_Document segment_
────

Color photographs, hundreds of startling and beyond-Technicolor images of the tail end of the Great Depression and the first years of World War II, fill this beautiful and artfully designed book, and the experience of leafing through them is a revelatory one, an immersive, affecting, transformative one. Just look at these people, these places, these signs: these are not ghosts; these are not the silvery images of museum walls and newspaper archives; these are people; this is the real world; this is the past looking a terrifying hell-of-a-lot like the present, like you, like me. This is poverty and happiness and history and a world gone by, and this is all of that made immediate, and brought to you and to me as if we had just stepped out of a time machine to wade through it all ourselves.

────

_Given request_
Continue the review of the color photography book from where it stops.

_Information provided_

────

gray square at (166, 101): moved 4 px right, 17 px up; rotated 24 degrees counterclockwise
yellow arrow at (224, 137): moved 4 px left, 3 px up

────

_Written answer_
This book is unbelievable. I don't think I could recommend a book more highly, and the only reservations I hold regarding it are the ones that come from being so altered, so changed, so turned upside down by something like this, by something that can make a person view the past and everything so differently. From Pie Town, New Mexico to Lincoln Nebraska, from UFO-like blimps over South Carolina to fishing holes in Louisiana, this is the past of America made alive, made new, made real.
The book's introduction, by writer Paul Hendrickson, is terrific is well, expertly putting the photographs into context, and invoking both explicitly and implicitly the spirit of James Agee, Walker Evans, and LET US NOW PRAISE FAMOUS MEN. It draws attention to small details of many of the images, details that may have gone unnoticed otherwise, and emphasizes these images' importance to history.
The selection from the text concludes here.